*** Opening DATASET ENTRIES ***
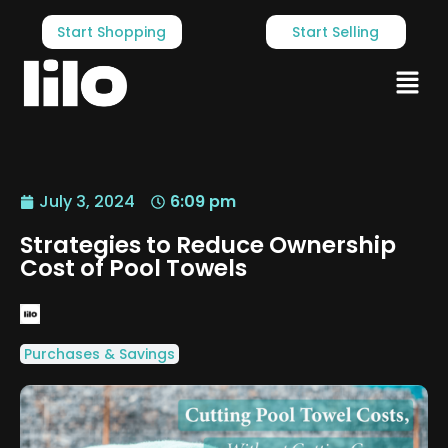
Start Shopping
Start Selling
July 3, 2024
6:09 pm
Strategies to Reduce Ownership
Cost of Pool Towels
Purchases & Savings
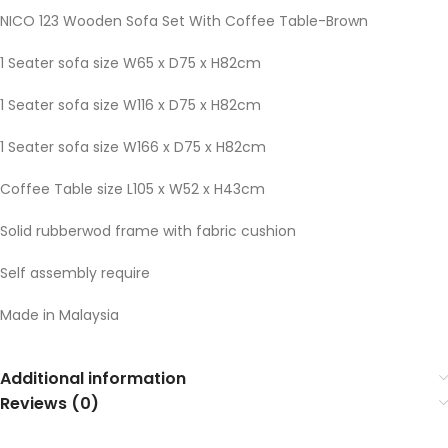
NICO 123 Wooden Sofa Set With Coffee Table-Brown
1 Seater sofa size W65 x D75 x H82cm
1 Seater sofa size W116 x D75 x H82cm
1 Seater sofa size W166 x D75 x H82cm
Coffee Table size L105 x W52 x H43cm
Solid rubberwod frame with fabric cushion
Self assembly require
Made in Malaysia
Additional information
Reviews (0)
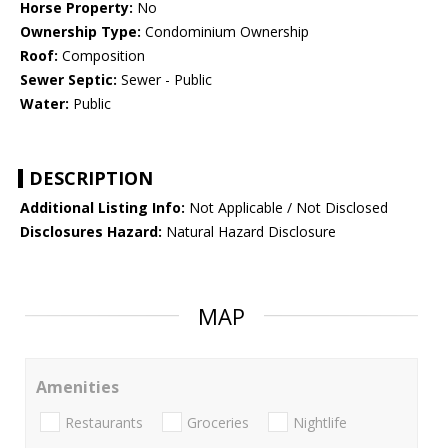
Horse Property:
No
Ownership Type:
Condominium Ownership
Roof:
Composition
Sewer Septic:
Sewer - Public
Water:
Public
DESCRIPTION
Additional Listing Info:
Not Applicable / Not Disclosed
Disclosures Hazard:
Natural Hazard Disclosure
MAP
Amenities
Restaurants
Groceries
Nightlife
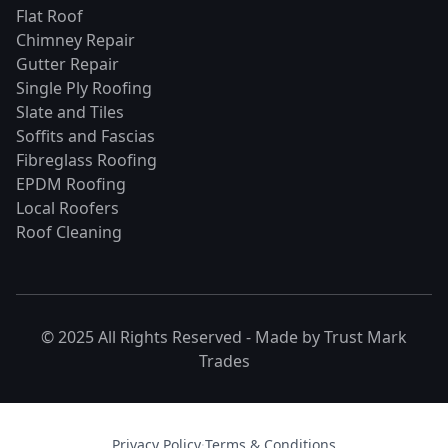
Flat Roof
Chimney Repair
Gutter Repair
Single Ply Roofing
Slate and Tiles
Soffits and Fascias
Fibreglass Roofing
EPDM Roofing
Local Roofers
Roof Cleaning
© 2025 All Rights Reserved - Made by
Trust Mark
Trades
Privacy Policy
·
Terms & Conditions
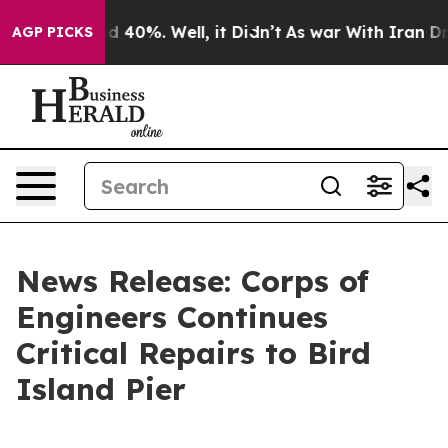
Around 40%. Well, it Didn’t
As war With Iran Drove o
AGP PICKS
News Release: Corps of
Engineers Continues
Critical Repairs to Bird
Island Pier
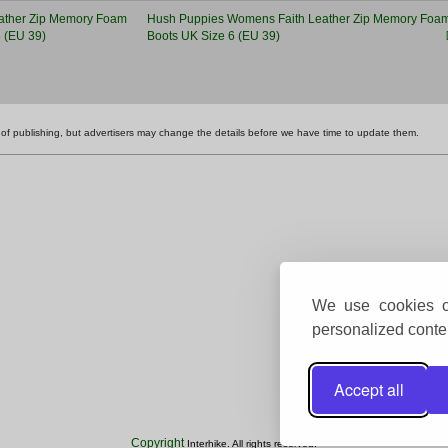
Hush Puppies Womens Faith Leather Zip Memory Foam
Boots UK Size 6 (EU 39)
ime of publishing, but advertisers may change the details before we have time to update them.
We use cookies on
personalized conten
Accept all
Copyright
Interhike. All rights reserved.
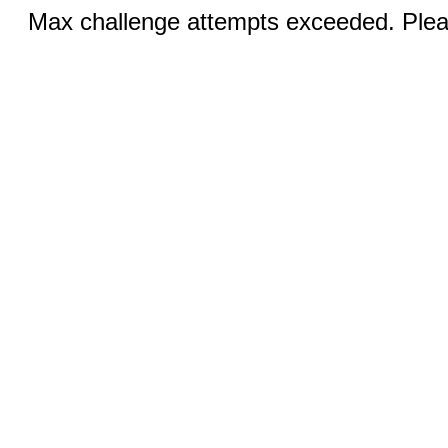
Max challenge attempts exceeded. Pleas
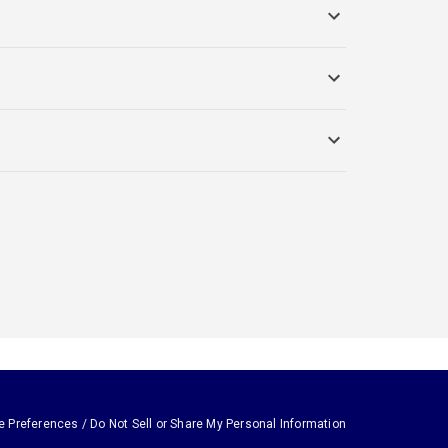
e Preferences / Do Not Sell or Share My Personal Information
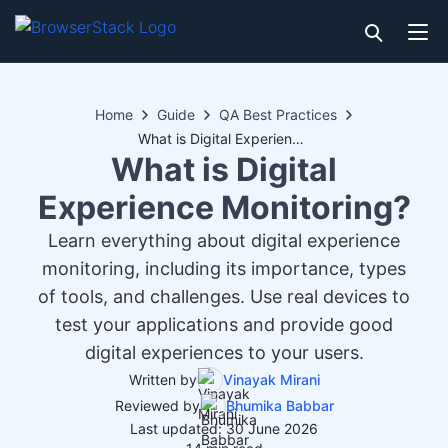
Home
Guide
QA Best Practices
What is Digital Experience Monitoring?
What is Digital
Experience Monitoring?
Learn everything about digital experience
monitoring, including its importance, types
of tools, and challenges. Use real devices to
test your applications and provide good
digital experiences to your users.
Written by
Vinayak Mirani
Reviewed by
Bhumika Babbar
Last updated: 30 June 2026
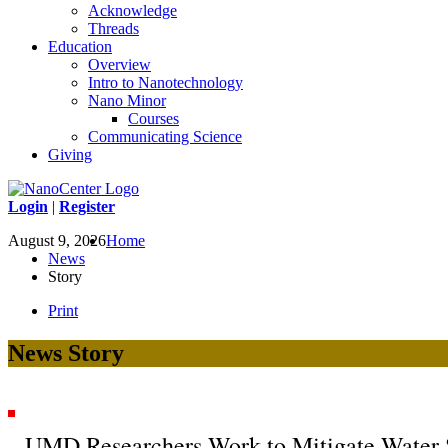
Acknowledge
Threads
Education
Overview
Intro to Nanotechnology
Nano Minor
Courses
Communicating Science
Giving
Login
|
Register
August 9, 2026
Home
News
Story
Print
News Story
UMD Researchers Work to Mitigate Water S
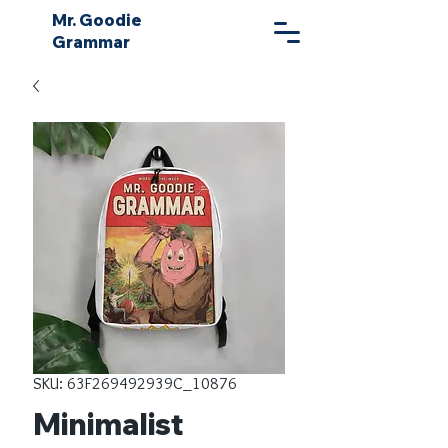
Mr. Goodie
Grammar
SKU: 63F269492939C_10876
Minimalist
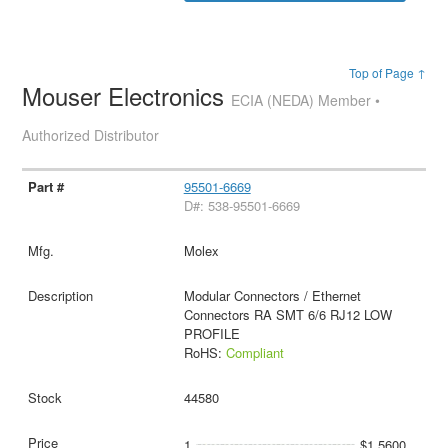
Top of Page ↑
Mouser Electronics
ECIA (NEDA) Member •
Authorized Distributor
95501-6669
D#: 538-95501-6669
Molex
Modular Connectors / Ethernet
Connectors RA SMT 6/6 RJ12 LOW
PROFILE
RoHS:
Compliant
44580
1
$1.5600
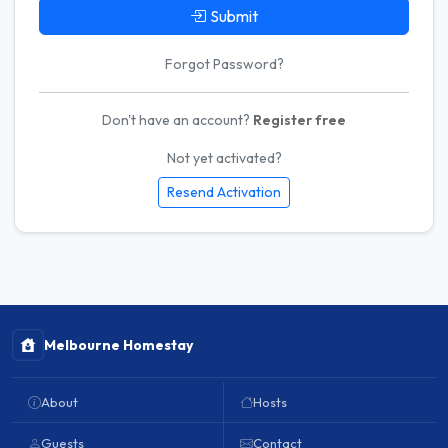
Submit
Forgot Password?
Don't have an account?
Register free
Not yet activated?
Resend Activation
Melbourne Homestay
About
Hosts
Guests
Contact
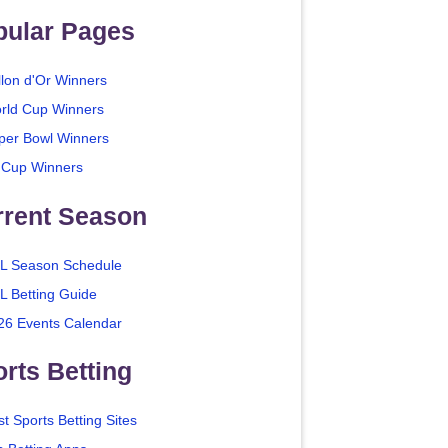
pular Pages
llon d'Or Winners
rld Cup Winners
per Bowl Winners
 Cup Winners
rrent Season
L Season Schedule
L Betting Guide
26 Events Calendar
rts Betting
t Sports Betting Sites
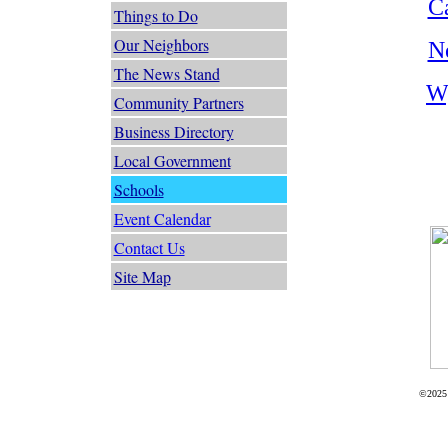
C
Things to Do
Our Neighbors
N
The News Stand
W
Community Partners
Business Directory
Local Government
Schools
Event Calendar
Contact Us
Site Map
©2025 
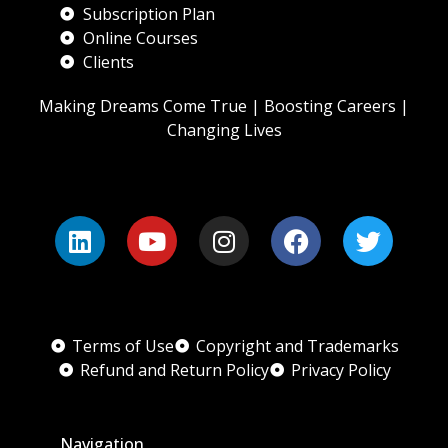
Subscription Plan
Online Courses
Clients
Making Dreams Come True | Boosting Careers |
Changing Lives
Terms of Use
Copyright and Trademarks
Refund and Return Policy
Privacy Policy
Navigation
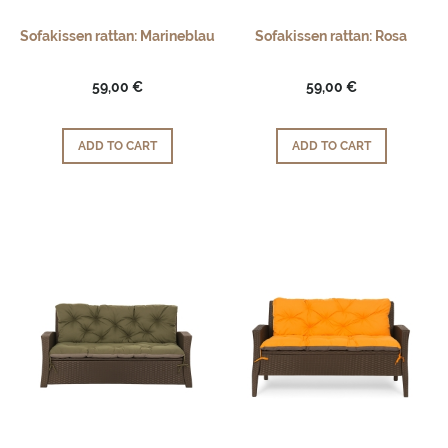
Sofakissen rattan: Marineblau
Sofakissen rattan: Rosa
59,00 €
59,00 €
ADD TO CART
ADD TO CART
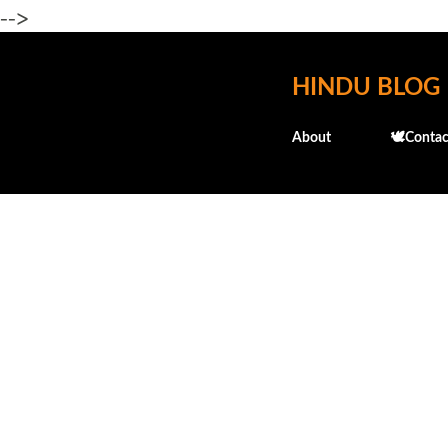
-->
HINDU BLOG
About
🕊️Contac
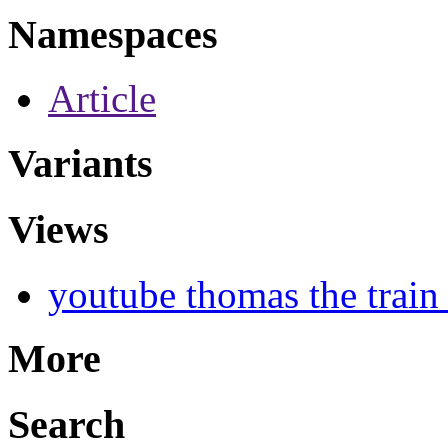
Namespaces
Article
Variants
Views
youtube thomas the train
More
Search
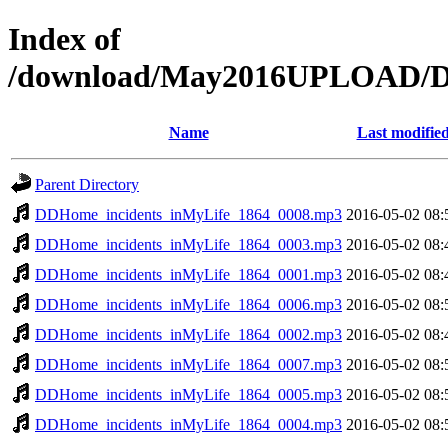
Index of
/download/May2016UPLOAD/DD
Name
Last modifie
Parent Directory
DDHome_incidents_inMyLife_1864_0008.mp3
2016-05-02 08:
DDHome_incidents_inMyLife_1864_0003.mp3
2016-05-02 08:
DDHome_incidents_inMyLife_1864_0001.mp3
2016-05-02 08:
DDHome_incidents_inMyLife_1864_0006.mp3
2016-05-02 08:
DDHome_incidents_inMyLife_1864_0002.mp3
2016-05-02 08:
DDHome_incidents_inMyLife_1864_0007.mp3
2016-05-02 08:
DDHome_incidents_inMyLife_1864_0005.mp3
2016-05-02 08:
DDHome_incidents_inMyLife_1864_0004.mp3
2016-05-02 08:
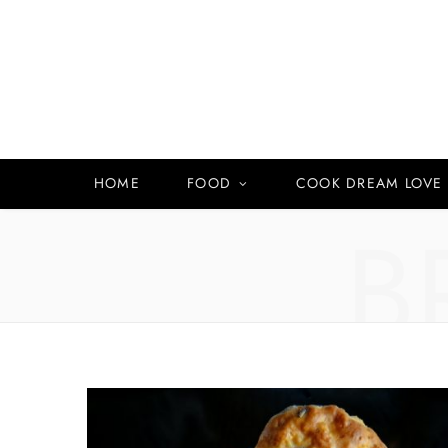
HOME
FOOD
COOK DREAM LOVE
B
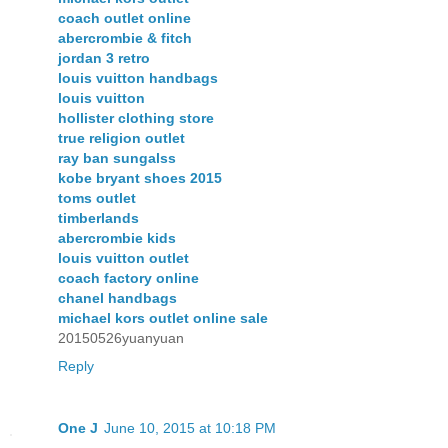
coach outlet online
abercrombie & fitch
jordan 3 retro
louis vuitton handbags
louis vuitton
hollister clothing store
true religion outlet
ray ban sungalss
kobe bryant shoes 2015
toms outlet
timberlands
abercrombie kids
louis vuitton outlet
coach factory online
chanel handbags
michael kors outlet online sale
20150526yuanyuan
Reply
One J
June 10, 2015 at 10:18 PM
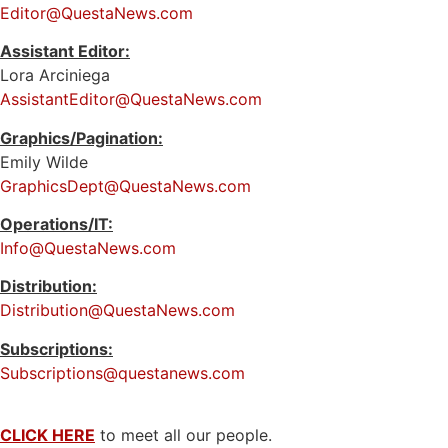
Editor@QuestaNews.com
Assistant Editor:
Lora Arciniega
AssistantEditor@QuestaNews.com
Graphics/Pagination:
Emily Wilde
GraphicsDept@QuestaNews.com
Operations/IT:
Info@QuestaNews.com
Distribution:
Distribution@QuestaNews.com
Subscriptions:
Subscriptions@questanews.com
CLICK HERE
to meet all our people.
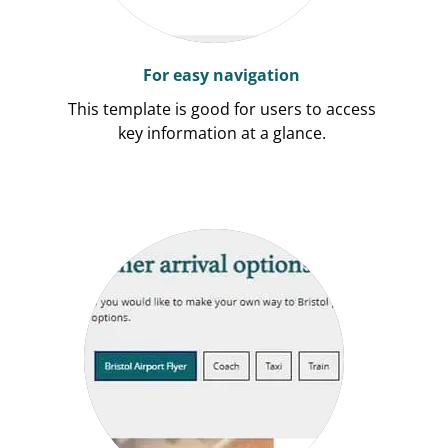
For easy navigation
This template is good for users to access
key information at a glance.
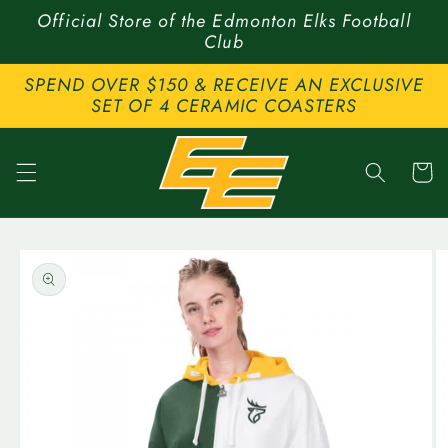
Skip to
Official Store of the Edmonton Elks Football
content
Club
SPEND OVER $150 & RECEIVE AN EXCLUSIVE
SET OF 4 CERAMIC COASTERS
Cart
Skip to
product
information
*** Closing DATASET ENTRIES ***
#### [TASK DIRECTIONS]
Figure out how many lines of the material include the string "coach", and reply with only that figure.

#### [TASK OUTPUT]
2